A circunstância parece se aplicar ao caso do shopping carioca, pois as cancelas do estacionamento também são aparatos de segurança, destinados a facilitar o controle de pessoas e desestimular a criminalidade. Soa incoerente, portanto, utilizar esses mesmos atributos como fator de incremento da insegurança, unicamente para viabilizar

a responsabilização do fornecedor, quando a ação criminosa ocorre fora da área que a cancela visa proteger. Por fim, é preciso dimensionar o tipo de mensagem que julgamentos desse jaez passam à sociedade. É conhecida a jurisprudência do STJ de que a responsabilidade civil por crimes ocorridos em estacionamento deve ser analisada de forma casuística e não “sistemática”, afastando-se o dever de indenizar quando a garagem, embora exclusiva, tenha “acesso absolutamente livre, sem controle de entrada e saída por meio de cancelas, ou a entrega de tickets, nem tampouco aparatos físicos de segurança na área de parqueamento” [6]. Tem-se a impressão de que essa casuística tem favorecido fornecedores menos interessados em investir na segurança dos usuários, penalizando aqueles que de fato fornecem estruturas capazes de dissuadir a ação criminosa, gerando uma distorção na forma com que se distribui o ônus social da insegurança pública.

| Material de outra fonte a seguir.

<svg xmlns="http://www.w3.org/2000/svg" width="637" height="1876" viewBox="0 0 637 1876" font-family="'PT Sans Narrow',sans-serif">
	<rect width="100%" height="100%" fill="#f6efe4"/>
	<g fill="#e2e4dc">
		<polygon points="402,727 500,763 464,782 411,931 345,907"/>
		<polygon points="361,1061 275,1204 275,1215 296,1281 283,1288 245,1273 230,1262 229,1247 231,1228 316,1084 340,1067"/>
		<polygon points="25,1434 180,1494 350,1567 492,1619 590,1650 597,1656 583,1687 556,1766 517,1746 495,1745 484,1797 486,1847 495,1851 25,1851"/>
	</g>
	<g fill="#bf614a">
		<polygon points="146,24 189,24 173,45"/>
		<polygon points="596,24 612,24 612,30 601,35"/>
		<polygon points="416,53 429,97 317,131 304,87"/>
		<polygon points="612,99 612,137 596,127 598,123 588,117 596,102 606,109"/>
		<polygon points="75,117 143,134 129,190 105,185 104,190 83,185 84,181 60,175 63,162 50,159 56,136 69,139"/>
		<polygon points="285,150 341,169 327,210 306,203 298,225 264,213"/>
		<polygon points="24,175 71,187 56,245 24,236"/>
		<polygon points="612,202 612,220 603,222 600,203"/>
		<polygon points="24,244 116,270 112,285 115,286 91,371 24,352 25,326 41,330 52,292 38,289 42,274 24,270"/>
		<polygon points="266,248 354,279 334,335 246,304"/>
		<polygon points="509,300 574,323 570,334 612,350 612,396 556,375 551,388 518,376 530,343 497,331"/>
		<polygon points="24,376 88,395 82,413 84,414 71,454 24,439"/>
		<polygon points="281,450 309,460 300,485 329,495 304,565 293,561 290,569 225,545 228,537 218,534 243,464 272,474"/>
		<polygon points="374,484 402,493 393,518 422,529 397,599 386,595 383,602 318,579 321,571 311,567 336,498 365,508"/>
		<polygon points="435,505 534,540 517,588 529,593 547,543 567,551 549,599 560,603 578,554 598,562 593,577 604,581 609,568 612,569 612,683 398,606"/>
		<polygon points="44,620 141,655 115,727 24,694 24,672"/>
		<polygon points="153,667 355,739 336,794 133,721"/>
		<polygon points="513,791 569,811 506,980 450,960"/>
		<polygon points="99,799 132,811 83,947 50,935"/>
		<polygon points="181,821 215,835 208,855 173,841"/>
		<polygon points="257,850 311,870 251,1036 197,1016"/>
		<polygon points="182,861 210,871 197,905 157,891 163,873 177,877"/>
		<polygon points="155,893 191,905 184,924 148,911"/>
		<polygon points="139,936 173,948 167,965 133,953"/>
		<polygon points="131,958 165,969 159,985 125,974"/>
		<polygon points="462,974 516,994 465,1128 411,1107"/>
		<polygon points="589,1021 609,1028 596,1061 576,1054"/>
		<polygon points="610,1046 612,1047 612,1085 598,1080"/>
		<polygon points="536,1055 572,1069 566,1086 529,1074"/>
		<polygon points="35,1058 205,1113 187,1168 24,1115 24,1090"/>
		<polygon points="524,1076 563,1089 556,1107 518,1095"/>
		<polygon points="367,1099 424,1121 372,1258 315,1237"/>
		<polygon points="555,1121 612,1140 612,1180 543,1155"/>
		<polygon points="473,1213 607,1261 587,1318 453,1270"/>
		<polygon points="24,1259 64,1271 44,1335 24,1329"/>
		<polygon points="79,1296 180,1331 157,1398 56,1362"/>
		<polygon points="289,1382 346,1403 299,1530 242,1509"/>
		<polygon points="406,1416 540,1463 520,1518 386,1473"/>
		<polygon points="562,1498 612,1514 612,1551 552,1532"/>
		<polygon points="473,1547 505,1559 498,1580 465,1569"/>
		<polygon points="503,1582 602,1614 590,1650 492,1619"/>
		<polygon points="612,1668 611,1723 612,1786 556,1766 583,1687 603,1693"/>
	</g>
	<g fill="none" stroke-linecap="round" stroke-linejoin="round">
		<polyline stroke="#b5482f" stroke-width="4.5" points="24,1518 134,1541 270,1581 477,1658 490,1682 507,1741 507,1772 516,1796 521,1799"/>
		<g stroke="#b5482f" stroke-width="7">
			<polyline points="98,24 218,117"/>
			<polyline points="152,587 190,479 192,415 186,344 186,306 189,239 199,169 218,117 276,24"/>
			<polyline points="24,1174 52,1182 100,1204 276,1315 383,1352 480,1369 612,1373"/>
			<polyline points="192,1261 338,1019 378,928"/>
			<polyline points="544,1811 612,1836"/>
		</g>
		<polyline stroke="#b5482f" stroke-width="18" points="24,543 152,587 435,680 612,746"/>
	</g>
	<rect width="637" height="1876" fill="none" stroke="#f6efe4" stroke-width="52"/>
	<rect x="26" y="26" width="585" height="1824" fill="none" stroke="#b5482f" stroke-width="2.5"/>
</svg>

A casuística precisa de métodos mais claros. Não é de hoje que se aponta a inconsistência com o que STJ concebe e aplica as teorias do nexo causal [7], criando um cenário excessivamente especulativo sobre quais são, de fato, as condicionantes jurídicas necessárias para se caracterizar a responsabilidade de alguém por um fato ilícito, notadamente quando o critério de imputação é objetivo, como no caso dos fornecedores de serviço. Dá-se a impressão de que a causalidade, em Direito, seria meramente intuitiva, submetida à subjetividade do juiz.

No caso aqui comentado, as bases teóricas do nexo causal nem sequer foram discutidas durante o julgamento. Não sabemos se a responsabilidade do shopping foi construída a partir da teoria da equivalência de condições, da causalidade adequada, do dano direto e imediato (adotada no artigo 403 do CC), da causalidade específica, ou de

qualquer outra corrente teórica disponível em doutrina nacional ou estrangeira. Tudo que recebemos, em termos de fundamentação, foi uma reconstrução histórica e, como demonstrado, pouco consistente, de julgamentos anteriores do Tribunal. É preciso mais. Em um contexto de agravamento da responsabilidade civil por crimes violentos, contra

os quais o fornecedor possui pouca ou nenhuma capacidade de intervenção, seria interessante que os tribunais tivessem mais cuidado na elaboração técnica de seus juízos condenatórios, o que certamente contribuiria para a estabilidade, integralidade e coerência de sua jurisprudência, conforme estabelece o artigo 926 do CPC.

A estabilidade e coerência na jurisprudência do tribunal que tem por escopo uniformizar a interpretação do direito federal deve ser a verdadeira “cancela” contra a subjetividade, o casuísmo e a insegurança jurídica, um objetivo compartilhado pela sociedade brasileira.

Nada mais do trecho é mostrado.